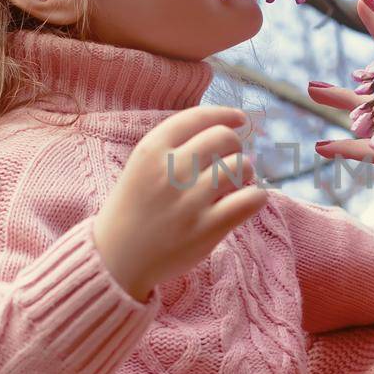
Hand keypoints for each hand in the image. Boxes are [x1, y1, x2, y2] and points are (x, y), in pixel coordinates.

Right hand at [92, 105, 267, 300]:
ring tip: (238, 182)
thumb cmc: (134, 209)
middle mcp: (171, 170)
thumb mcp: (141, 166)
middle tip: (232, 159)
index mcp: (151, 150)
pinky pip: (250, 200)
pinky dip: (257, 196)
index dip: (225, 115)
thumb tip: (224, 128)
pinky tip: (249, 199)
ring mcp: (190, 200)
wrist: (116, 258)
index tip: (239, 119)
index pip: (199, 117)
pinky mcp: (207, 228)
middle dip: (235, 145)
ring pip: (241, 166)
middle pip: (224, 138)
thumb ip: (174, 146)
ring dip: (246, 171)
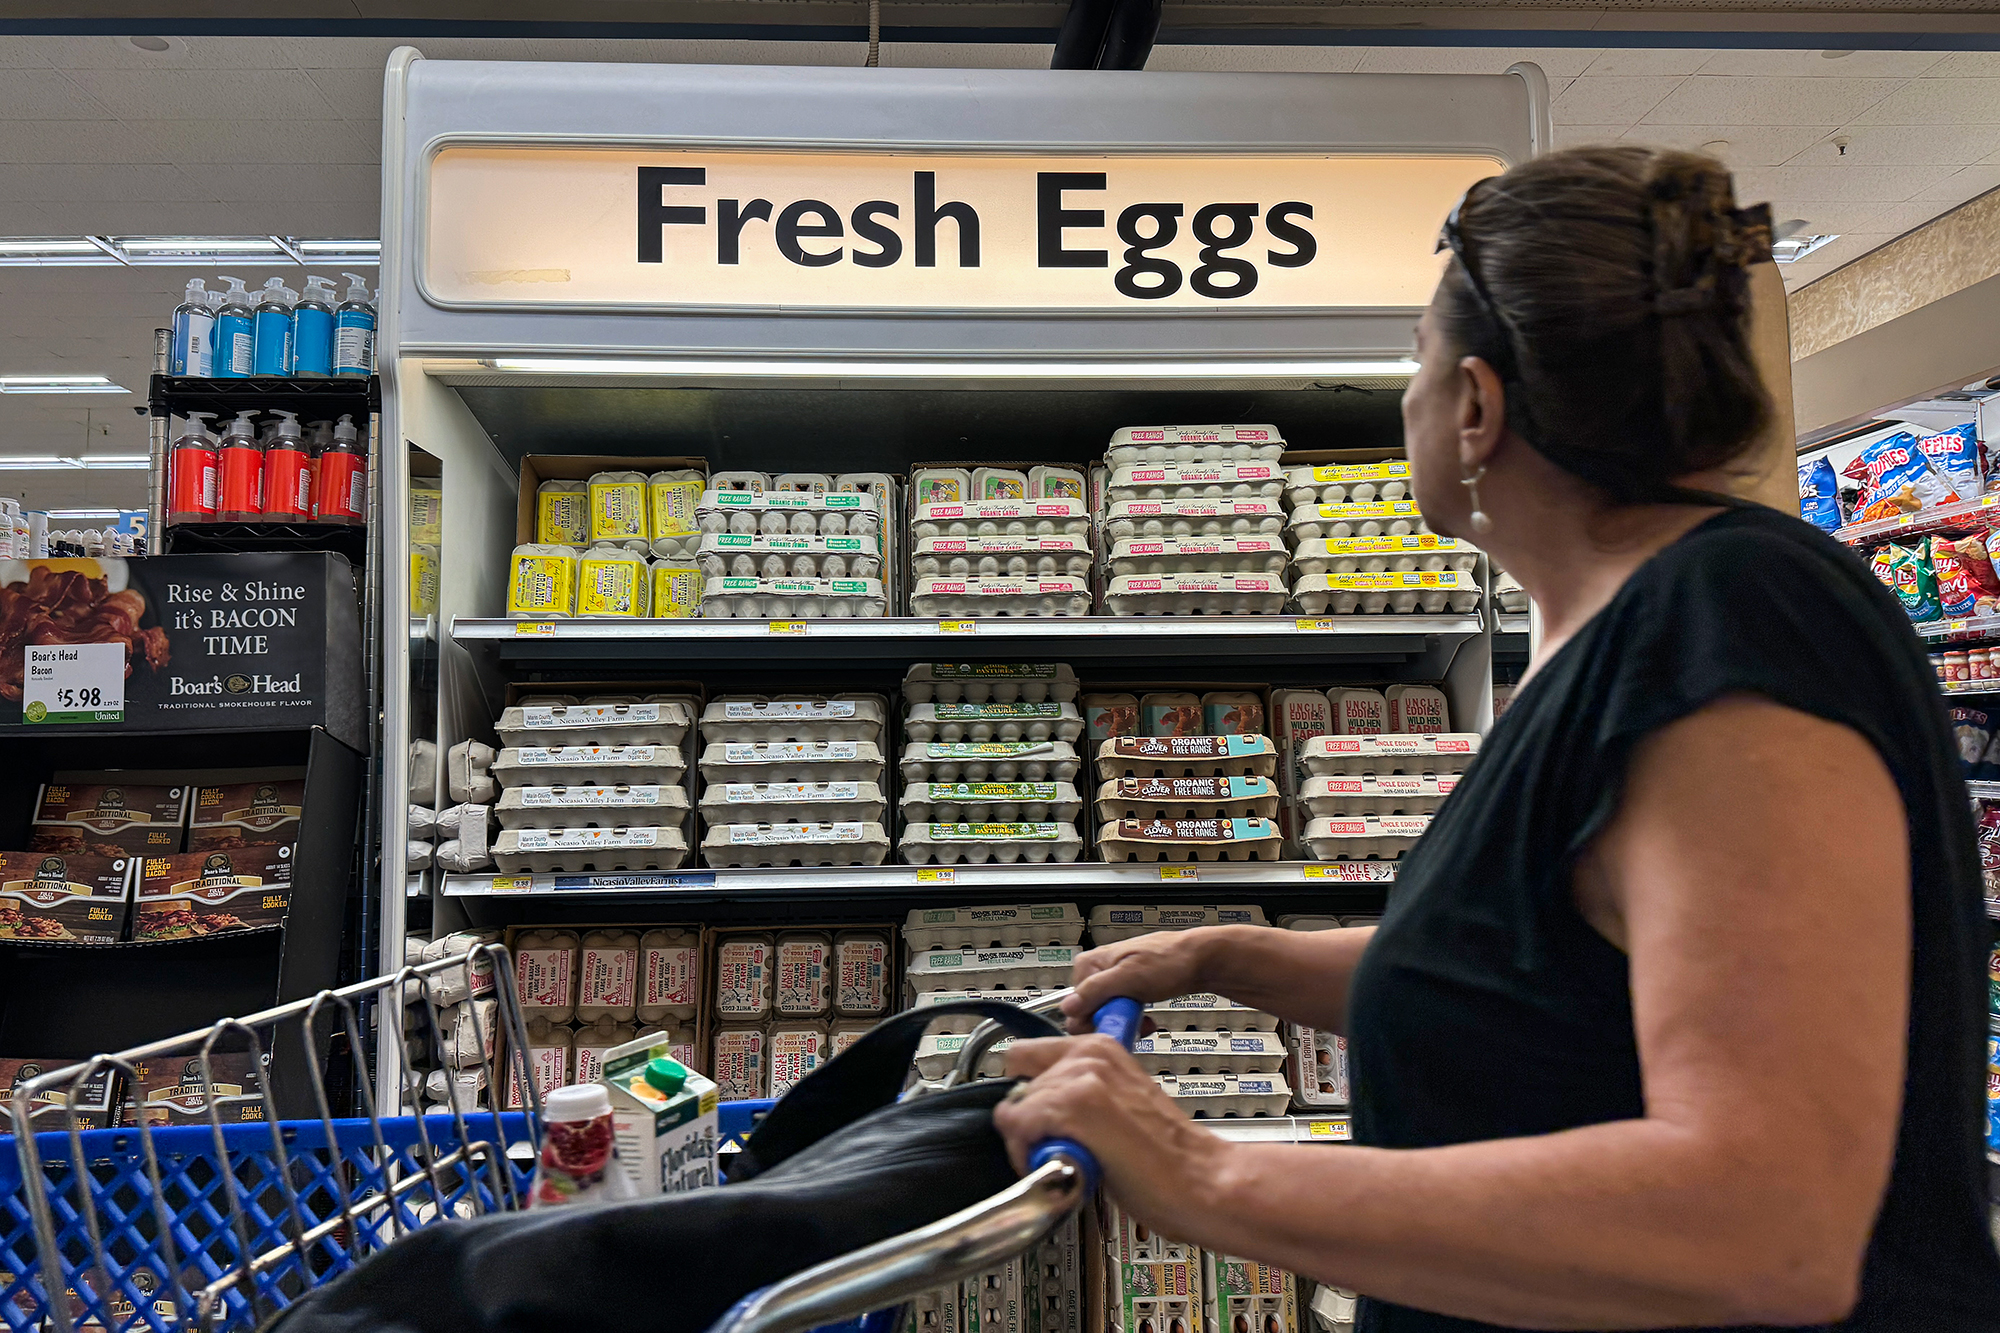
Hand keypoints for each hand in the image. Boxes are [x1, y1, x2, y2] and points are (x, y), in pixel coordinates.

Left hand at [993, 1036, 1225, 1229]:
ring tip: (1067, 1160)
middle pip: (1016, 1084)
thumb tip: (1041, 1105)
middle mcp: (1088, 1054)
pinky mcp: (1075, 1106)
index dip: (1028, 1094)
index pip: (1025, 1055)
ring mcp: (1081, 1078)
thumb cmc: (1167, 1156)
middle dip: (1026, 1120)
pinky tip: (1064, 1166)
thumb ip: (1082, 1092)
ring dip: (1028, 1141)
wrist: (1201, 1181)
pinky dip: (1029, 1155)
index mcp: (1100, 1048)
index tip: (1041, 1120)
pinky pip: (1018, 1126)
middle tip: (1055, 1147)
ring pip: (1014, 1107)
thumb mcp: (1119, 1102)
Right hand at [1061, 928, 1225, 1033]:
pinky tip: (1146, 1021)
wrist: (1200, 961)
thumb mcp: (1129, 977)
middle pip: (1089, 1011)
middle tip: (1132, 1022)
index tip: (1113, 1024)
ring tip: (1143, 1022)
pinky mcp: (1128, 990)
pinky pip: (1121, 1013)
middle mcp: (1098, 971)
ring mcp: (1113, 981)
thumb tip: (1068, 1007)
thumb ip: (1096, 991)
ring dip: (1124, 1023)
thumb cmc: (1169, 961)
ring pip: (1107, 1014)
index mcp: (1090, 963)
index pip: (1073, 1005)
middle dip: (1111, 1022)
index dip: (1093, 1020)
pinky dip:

## Prompt
Set the listing down verbatim, excluding pictures.

## Expected output
Hand keypoints for each hand in the image. Boxes are [x1, y1, x2, y2] and points are (x, y), in pixel coordinates.

Right hand at [92, 105, 267, 300]:
ring tip: (238, 182)
thumb cmc: (134, 209)
middle mcp: (171, 170)
thumb mcp: (141, 166)
middle tip: (232, 159)
index mcp: (151, 150)
pinky pip: (250, 200)
pinky dip: (257, 196)
index dip: (225, 115)
thumb tip: (224, 128)
pinky tip: (249, 199)
ring mcp: (190, 200)
wrist: (116, 258)
index tip: (239, 119)
index pip: (199, 117)
pinky mcp: (207, 228)
middle dip: (235, 145)
ring pip: (241, 166)
middle pip: (224, 138)
thumb ip: (174, 146)
ring dip: (246, 171)
Hand keypoints for each hand in the image. Boxes are [x1, y1, x2, y2] and points are (x, y), in pixel coordinates.

Left hand at [993, 1036, 1225, 1229]:
ring tip: (1067, 1160)
middle pip: (1016, 1084)
thumb tip: (1041, 1105)
middle mcp: (1088, 1054)
pinky mcp: (1075, 1106)
index dip: (1028, 1094)
index pip: (1025, 1055)
ring mcp: (1081, 1078)
thumb cmc: (1167, 1156)
middle dip: (1026, 1120)
pinky tip: (1064, 1166)
thumb ip: (1082, 1092)
ring dip: (1028, 1141)
wrist: (1201, 1181)
pinky dip: (1029, 1155)
index mcp: (1100, 1048)
index tip: (1041, 1120)
pinky pip: (1018, 1126)
middle tip: (1055, 1147)
ring pip: (1014, 1107)
thumb mcp: (1119, 1102)
Right hand at [1061, 928, 1225, 1033]:
pinky tip: (1146, 1021)
wrist: (1200, 961)
thumb mcp: (1129, 977)
middle pip: (1089, 1011)
middle tip: (1132, 1022)
index tip: (1113, 1024)
ring tip: (1143, 1022)
pinky mcp: (1128, 990)
pinky pip: (1121, 1013)
middle mcp: (1098, 971)
ring mcp: (1113, 981)
thumb tip: (1068, 1007)
thumb ip: (1096, 991)
ring dip: (1124, 1023)
thumb cmc: (1169, 961)
ring pip: (1107, 1014)
index mcp: (1090, 963)
index pip: (1073, 1005)
middle dip: (1111, 1022)
index dip: (1093, 1020)
pinky dip:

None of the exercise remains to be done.